[ml] Stanford Machine Learning Course CS229

Micah Pearlman micahpearlman at gmail.com
Thu Aug 19 16:32:14 PDT 2010


I'd certainly be interested!

Micah Pearlman
(biz) (415) 373-6034
(mob) (415) 637-6986
micahpearlman at gmail.com




On Thu, Aug 19, 2010 at 4:24 PM, Thomas Lotze <thomas.lotze at gmail.com> wrote:
> Joe,
>
> This sounds like a great idea.  I'm definitely interested.
>
> -Thomas
>
> On Thu, Aug 19, 2010 at 3:36 PM, Joe Hale <joe at jjhale.com> wrote:
>>
>> Hi,
>>
>> I was wondering if anyone out there wanted to form a study group to
>> work through the Stanford Machine learning course. The videos of the
>> lectures are on iTunesU and all the handouts and problem sets are
>> online.
>>
>> The course consists of 20 lectures which are 1h 15m long each. I've
>> pasted the syllabus at the end. It seems like it would provide a
>> really solid foundation for future ML projects at Noisebridge for
>> those interested in getting into ML but who maybe didn't get round to
>> studying it at school.
>>
>> I figure we'd watch lectures on our own time and get together to
>> discuss them and the problem sets.
>>
>> Let me know if you'd be interested.
>>
>> - Joe Hale
>>
>> :::The course details:::
>>
>> Machine Learning CS229
>> http://www.stanford.edu/class/cs229/
>>
>> Course Description
>>
>> This course provides a broad introduction to machine learning and
>> statistical pattern recognition. Topics include: supervised learning
>> (generative/discriminative learning, parametric/non-parametric
>> learning, neural networks, support vector machines); unsupervised
>> learning (clustering, dimensionality reduction, kernel methods);
>> learning theory (bias/variance tradeoffs; VC theory; large margins);
>> reinforcement learning and adaptive control. The course will also
>> discuss recent applications of machine learning, such as to robotic
>> control, data mining, autonomous navigation, bioinformatics, speech
>> recognition, and text and web data processing.
>>
>> Prerequisites
>>
>> Students are expected to have the following background:
>> Knowledge of basic computer science principles and skills, at a level
>> sufficient to write a reasonably non-trivial computer program.
>> Familiarity with the basic probability theory. (CS109 or Stat116 is
>> sufficient but not necessary.)
>> Familiarity with the basic linear algebra (any one of Math 51, Math
>> 103, Math 113, or CS 205 would be much more than necessary.)
>>
>> Course Materials
>> There is no required text for this course.
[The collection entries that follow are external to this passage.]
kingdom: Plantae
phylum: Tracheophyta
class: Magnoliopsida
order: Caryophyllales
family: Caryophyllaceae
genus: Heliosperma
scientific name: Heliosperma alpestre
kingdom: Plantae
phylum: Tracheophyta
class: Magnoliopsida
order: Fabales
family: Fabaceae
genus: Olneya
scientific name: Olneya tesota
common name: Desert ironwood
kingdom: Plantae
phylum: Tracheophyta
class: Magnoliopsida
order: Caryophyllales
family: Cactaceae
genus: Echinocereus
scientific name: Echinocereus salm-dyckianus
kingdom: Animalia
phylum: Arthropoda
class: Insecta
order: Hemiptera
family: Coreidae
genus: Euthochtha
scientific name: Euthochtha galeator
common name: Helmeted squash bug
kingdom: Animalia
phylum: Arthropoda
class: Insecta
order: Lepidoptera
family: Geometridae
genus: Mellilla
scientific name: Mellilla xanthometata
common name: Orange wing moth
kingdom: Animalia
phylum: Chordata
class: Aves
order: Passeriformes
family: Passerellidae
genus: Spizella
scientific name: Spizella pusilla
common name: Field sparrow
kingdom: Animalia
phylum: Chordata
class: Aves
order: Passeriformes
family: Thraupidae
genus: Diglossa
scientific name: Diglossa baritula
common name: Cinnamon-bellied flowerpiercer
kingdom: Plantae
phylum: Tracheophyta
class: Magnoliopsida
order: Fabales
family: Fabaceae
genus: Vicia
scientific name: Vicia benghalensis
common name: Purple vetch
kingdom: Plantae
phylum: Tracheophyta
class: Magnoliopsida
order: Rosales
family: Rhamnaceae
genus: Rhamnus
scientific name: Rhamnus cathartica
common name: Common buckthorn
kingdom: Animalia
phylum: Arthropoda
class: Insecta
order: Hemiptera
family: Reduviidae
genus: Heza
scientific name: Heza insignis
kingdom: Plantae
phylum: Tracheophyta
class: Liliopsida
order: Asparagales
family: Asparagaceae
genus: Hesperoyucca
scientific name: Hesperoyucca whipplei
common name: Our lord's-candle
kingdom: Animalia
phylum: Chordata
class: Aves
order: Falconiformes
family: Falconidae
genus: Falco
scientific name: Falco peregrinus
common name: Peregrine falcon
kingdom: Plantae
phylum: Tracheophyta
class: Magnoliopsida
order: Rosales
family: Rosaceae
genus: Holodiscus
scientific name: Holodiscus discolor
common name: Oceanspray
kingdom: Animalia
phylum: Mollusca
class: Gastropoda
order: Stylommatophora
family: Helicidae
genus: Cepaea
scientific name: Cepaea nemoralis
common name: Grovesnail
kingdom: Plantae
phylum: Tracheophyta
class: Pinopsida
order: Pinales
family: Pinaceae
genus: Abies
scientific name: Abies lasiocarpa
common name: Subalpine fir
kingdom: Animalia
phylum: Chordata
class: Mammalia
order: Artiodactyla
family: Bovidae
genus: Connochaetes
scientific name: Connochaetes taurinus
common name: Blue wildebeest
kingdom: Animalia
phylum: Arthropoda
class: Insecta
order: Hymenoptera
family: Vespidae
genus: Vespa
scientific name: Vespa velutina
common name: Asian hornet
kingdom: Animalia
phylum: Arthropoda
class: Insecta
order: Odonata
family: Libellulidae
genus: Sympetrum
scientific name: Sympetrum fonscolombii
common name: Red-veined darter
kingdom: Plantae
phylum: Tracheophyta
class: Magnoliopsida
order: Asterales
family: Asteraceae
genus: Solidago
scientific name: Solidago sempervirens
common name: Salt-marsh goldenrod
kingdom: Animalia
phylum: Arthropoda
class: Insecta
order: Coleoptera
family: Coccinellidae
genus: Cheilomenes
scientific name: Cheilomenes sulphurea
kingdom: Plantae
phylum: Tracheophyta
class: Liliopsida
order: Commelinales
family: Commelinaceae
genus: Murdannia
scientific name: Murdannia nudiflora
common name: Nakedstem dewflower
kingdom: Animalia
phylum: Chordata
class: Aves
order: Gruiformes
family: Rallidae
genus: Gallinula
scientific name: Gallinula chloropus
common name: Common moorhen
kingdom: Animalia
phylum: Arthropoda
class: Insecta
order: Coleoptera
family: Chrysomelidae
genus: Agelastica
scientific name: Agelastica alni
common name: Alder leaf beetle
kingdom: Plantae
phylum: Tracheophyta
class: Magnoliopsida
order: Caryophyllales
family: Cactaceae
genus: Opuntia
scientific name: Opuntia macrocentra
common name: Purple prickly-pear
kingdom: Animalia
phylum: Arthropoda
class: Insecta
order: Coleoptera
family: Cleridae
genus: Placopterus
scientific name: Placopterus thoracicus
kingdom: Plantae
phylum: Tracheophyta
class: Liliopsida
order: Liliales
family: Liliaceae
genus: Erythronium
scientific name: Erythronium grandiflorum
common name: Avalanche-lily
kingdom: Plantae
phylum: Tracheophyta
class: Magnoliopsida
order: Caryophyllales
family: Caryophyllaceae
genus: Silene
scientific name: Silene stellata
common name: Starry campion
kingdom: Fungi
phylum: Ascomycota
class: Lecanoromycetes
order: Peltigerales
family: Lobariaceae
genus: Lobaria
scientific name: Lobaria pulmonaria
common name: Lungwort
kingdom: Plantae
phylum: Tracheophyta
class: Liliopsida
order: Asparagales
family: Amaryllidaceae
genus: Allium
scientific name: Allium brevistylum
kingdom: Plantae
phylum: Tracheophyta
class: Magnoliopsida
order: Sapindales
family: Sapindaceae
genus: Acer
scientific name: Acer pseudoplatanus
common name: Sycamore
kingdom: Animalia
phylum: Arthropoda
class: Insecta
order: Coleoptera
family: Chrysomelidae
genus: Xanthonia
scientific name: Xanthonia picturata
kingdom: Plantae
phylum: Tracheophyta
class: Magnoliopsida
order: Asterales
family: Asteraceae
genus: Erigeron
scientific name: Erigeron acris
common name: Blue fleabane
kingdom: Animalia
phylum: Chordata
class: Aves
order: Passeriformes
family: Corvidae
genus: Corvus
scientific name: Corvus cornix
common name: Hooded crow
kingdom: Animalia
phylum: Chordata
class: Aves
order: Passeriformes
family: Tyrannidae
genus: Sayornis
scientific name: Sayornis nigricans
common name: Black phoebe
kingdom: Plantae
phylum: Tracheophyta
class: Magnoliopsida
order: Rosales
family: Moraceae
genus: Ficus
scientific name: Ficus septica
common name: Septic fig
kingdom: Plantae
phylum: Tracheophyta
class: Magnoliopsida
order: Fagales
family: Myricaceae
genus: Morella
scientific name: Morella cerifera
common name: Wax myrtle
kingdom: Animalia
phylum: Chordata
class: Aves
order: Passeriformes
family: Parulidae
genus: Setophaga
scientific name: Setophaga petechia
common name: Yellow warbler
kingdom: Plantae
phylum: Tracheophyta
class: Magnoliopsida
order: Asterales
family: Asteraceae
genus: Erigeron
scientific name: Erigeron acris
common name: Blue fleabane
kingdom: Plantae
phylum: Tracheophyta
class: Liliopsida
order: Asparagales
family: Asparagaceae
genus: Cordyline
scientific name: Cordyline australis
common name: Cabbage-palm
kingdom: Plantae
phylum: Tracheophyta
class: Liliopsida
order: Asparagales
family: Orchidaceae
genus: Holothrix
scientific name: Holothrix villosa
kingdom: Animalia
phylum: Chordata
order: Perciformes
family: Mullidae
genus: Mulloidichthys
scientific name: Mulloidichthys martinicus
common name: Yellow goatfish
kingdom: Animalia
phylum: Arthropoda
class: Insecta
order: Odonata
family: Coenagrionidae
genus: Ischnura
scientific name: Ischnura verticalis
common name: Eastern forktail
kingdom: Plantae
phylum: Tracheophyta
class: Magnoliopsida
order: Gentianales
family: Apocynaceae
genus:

Notes will be posted
>> periodically on the course web site. The following books are
>> recommended as optional reading:
>>
>> Syllabus
>> Introduction (1 class)
>> Basic concepts.
>>
>> Supervised learning. (7 classes)
>> Supervised learning setup. LMS.
>> Logistic regression. Perceptron. Exponential family.
>> Generative learning algorithms. Gaussian discriminant analysis. Naive
>> Bayes.
>> Support vector machines.
>> Model selection and feature selection.
>> Ensemble methods: Bagging, boosting, ECOC.
>> Evaluating and debugging learning algorithms.
>>
>> Learning theory. (3 classes)
>> Bias/variance tradeoff. Union and Chernoff/Hoeffding bounds.
>> VC dimension. Worst case (online) learning.
>> Practical advice on how to use learning algorithms.
>>
>> Unsupervised learning. (5 classes)
>> Clustering. K-means.
>> EM. Mixture of Gaussians.
>> Factor analysis.
>> PCA. MDS. pPCA.
>> Independent components analysis (ICA).
>>
>> Reinforcement learning and control. (4 classes)
>> MDPs. Bellman equations.
>> Value iteration and policy iteration.
>> Linear quadratic regulation (LQR). LQG.
>> Q-learning. Value function approximation.
>> Policy search. Reinforce. POMDPs.